Malin, Agostini a vite compris que pour échapper aux sautes d'humeur de César il vaut mieux se rencontrer sur un terrain neutre.
- Comment on fait rentrer vos hommes sur le territoire des Désaxés avec les postes frontières ? M'informé-je persuadé qu'il a pensé à ce détail.
- On ne les fait pas rentrer, vous serez tout seuls, lâche-t-il l'air beaucoup trop détendu.
De pire en pire !
Certes la bande à Fabio ne possède pas d'armes, mais il ne faut pas croire qu'ils n'ont que des lance-pierres.

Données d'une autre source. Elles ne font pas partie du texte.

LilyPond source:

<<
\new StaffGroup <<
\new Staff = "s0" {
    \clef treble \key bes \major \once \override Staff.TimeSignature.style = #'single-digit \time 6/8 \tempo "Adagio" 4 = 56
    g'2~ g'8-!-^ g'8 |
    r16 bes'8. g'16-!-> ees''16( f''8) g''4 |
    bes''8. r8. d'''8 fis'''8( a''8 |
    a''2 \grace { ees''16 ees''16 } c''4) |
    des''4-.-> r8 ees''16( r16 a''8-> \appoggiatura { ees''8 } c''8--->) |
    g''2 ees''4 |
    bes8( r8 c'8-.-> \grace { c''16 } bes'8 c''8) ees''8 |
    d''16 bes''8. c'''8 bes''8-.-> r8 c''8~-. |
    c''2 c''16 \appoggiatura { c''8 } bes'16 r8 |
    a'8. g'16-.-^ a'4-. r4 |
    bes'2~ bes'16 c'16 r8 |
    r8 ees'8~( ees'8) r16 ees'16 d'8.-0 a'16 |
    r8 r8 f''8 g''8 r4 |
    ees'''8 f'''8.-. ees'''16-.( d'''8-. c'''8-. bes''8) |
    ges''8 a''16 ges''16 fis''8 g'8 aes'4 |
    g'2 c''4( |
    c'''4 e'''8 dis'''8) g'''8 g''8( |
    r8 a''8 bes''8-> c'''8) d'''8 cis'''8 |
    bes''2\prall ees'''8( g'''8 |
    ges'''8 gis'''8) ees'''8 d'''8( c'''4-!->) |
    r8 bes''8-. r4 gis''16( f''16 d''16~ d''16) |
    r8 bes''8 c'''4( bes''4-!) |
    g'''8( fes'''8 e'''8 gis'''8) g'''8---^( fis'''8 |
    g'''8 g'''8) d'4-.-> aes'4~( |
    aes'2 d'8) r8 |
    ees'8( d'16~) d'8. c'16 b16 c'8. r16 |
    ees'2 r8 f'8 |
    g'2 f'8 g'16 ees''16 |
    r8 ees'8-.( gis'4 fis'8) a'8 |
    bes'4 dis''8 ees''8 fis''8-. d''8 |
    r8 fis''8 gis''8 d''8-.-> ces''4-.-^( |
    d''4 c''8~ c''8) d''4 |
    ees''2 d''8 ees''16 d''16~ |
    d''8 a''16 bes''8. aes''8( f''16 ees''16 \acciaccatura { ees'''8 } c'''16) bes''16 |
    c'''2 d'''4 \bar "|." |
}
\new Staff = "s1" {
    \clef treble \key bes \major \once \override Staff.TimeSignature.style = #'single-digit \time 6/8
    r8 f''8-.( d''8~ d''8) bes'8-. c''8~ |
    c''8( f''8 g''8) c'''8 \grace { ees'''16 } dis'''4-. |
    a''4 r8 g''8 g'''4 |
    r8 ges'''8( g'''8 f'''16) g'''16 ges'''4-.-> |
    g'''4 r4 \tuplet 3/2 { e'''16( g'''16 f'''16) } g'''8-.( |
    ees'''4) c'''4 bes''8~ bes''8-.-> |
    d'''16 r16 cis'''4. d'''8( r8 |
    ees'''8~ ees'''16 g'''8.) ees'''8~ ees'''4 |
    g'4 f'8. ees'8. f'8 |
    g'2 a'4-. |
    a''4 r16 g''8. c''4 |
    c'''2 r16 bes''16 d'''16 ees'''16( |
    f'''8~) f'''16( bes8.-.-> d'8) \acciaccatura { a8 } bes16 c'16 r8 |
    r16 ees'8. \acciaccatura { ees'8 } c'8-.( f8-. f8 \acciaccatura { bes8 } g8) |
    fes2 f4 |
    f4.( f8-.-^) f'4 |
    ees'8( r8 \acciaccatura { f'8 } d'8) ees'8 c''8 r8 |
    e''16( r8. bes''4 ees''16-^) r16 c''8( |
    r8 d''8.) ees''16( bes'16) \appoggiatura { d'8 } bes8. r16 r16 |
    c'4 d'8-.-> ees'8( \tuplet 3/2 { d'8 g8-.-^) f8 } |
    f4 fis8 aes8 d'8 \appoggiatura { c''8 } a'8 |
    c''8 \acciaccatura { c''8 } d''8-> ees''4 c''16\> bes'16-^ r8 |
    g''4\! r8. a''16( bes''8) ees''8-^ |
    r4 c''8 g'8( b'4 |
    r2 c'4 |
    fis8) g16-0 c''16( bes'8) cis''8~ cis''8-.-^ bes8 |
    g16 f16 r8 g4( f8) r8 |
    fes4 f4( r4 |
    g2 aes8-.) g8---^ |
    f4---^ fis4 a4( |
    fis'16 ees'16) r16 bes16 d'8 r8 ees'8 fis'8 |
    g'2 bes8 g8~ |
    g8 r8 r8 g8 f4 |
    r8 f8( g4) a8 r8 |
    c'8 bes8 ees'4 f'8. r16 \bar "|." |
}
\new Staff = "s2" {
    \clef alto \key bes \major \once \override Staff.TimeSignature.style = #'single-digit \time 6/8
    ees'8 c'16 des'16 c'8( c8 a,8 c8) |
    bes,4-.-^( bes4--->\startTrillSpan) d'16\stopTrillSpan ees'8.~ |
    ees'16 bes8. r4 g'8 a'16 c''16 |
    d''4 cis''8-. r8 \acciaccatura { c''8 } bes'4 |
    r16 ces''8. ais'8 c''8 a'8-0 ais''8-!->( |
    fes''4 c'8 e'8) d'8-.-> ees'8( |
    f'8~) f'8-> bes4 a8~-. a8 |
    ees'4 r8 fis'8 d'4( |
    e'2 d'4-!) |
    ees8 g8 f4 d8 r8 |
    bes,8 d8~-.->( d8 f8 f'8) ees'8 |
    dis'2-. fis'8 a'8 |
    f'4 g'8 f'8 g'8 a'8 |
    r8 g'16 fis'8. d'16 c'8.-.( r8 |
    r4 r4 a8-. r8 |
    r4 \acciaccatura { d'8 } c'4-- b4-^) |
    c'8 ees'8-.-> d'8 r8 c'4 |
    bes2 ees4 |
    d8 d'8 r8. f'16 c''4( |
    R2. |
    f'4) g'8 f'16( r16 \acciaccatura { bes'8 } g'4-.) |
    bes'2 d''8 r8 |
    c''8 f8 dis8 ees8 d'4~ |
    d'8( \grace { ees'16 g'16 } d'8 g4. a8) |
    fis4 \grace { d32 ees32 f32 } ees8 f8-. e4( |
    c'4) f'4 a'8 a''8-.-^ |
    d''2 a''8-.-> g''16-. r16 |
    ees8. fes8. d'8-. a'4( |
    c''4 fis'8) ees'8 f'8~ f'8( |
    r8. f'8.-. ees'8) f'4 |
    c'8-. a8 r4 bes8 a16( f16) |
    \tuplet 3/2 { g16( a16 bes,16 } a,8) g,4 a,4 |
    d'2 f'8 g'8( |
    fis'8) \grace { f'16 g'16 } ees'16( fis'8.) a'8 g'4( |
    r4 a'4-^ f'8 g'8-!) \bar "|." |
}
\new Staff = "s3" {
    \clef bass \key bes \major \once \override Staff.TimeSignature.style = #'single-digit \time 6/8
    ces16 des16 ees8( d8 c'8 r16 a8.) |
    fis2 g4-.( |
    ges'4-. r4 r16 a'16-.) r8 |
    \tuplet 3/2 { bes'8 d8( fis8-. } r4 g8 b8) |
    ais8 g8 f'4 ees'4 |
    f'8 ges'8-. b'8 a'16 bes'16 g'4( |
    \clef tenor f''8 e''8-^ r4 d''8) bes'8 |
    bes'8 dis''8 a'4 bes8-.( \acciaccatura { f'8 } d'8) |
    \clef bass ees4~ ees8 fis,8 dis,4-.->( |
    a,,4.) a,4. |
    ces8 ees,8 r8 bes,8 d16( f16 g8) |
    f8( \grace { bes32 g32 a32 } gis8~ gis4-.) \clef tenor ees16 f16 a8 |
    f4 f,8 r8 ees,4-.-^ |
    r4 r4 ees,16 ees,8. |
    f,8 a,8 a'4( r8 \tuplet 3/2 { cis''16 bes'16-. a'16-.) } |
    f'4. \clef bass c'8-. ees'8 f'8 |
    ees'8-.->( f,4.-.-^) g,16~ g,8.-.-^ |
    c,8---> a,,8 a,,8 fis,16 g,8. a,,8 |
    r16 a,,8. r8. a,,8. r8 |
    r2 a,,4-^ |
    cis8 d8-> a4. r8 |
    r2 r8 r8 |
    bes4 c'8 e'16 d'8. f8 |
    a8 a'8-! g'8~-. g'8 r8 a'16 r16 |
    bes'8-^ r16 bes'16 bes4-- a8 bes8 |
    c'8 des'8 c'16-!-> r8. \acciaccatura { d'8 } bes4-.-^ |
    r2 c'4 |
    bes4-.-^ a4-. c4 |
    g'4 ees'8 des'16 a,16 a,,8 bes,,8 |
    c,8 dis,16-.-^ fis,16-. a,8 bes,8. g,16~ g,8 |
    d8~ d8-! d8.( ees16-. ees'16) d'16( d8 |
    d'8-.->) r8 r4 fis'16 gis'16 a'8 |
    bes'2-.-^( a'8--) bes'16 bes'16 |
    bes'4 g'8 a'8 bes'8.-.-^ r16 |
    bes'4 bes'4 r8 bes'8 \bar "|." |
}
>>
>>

S'ils apprennent qu'un demi-million se négocie sur leur territoire sans qu'ils n'en aient été informés et sans rien toucher au passage, on va essuyer une pluie de cocktails Molotov et se retrouver au milieu d'une horde déchaînée.
Bon, le point positif c'est que je dispose de ce dont j'ai besoin pour assurer notre sécurité caché à plusieurs endroits dans l'enclave, dont chez ma mère.
C'est toujours mieux que de se pointer les mains vides.
Mais merde ! C'est quoi cette foutue livraison pour qu'il verrouille tout à ce point ?!